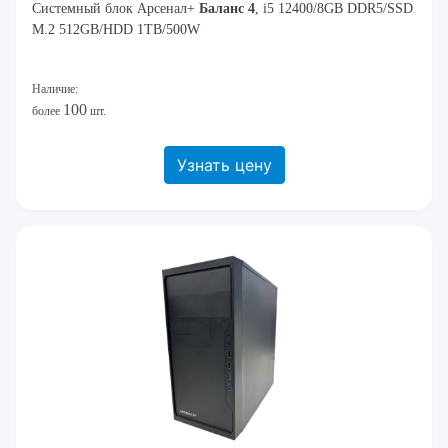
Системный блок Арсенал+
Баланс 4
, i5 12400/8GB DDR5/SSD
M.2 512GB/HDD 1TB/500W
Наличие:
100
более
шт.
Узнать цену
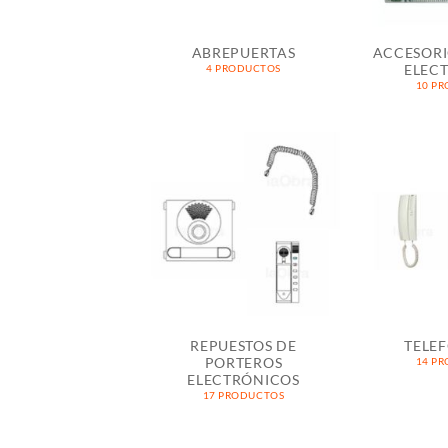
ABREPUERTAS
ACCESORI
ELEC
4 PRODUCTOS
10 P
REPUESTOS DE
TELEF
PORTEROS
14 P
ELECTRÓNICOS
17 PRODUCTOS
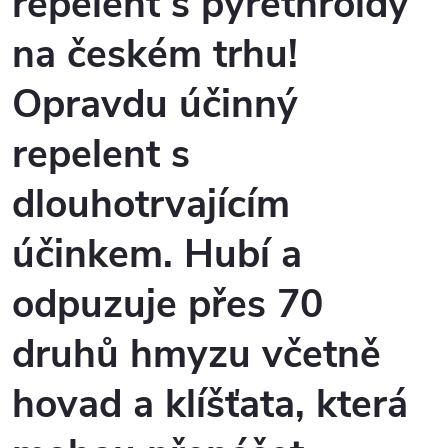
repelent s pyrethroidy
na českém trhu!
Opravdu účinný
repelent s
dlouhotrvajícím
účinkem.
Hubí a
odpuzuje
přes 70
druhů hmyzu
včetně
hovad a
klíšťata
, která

────────────────────────────────────────

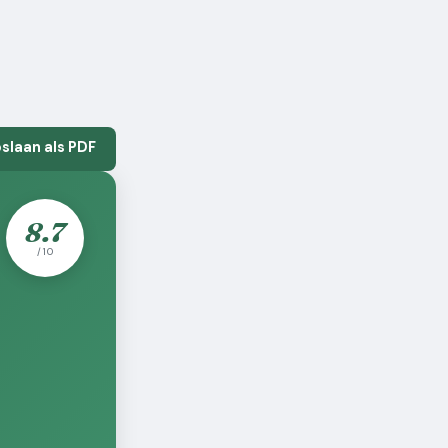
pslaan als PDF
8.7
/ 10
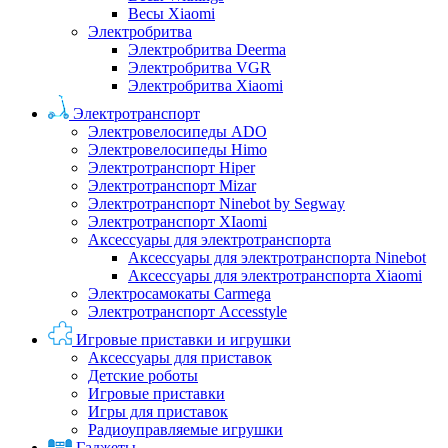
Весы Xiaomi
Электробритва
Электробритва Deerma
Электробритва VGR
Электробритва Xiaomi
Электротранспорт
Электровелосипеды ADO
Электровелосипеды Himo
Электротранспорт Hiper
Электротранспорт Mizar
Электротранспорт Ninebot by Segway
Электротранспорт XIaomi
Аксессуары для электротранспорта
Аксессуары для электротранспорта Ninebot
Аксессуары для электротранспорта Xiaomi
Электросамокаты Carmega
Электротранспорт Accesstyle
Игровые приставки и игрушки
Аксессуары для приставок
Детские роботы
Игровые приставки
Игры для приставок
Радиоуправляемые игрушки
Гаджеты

────────────────────────────────────────

=== EXERCISE BRIEF ===
Whenever a line in the entries above includes the word "игрушки", pull that line out.

=== TASK RESULT ===
Игровые приставки и игрушки
Радиоуправляемые игрушки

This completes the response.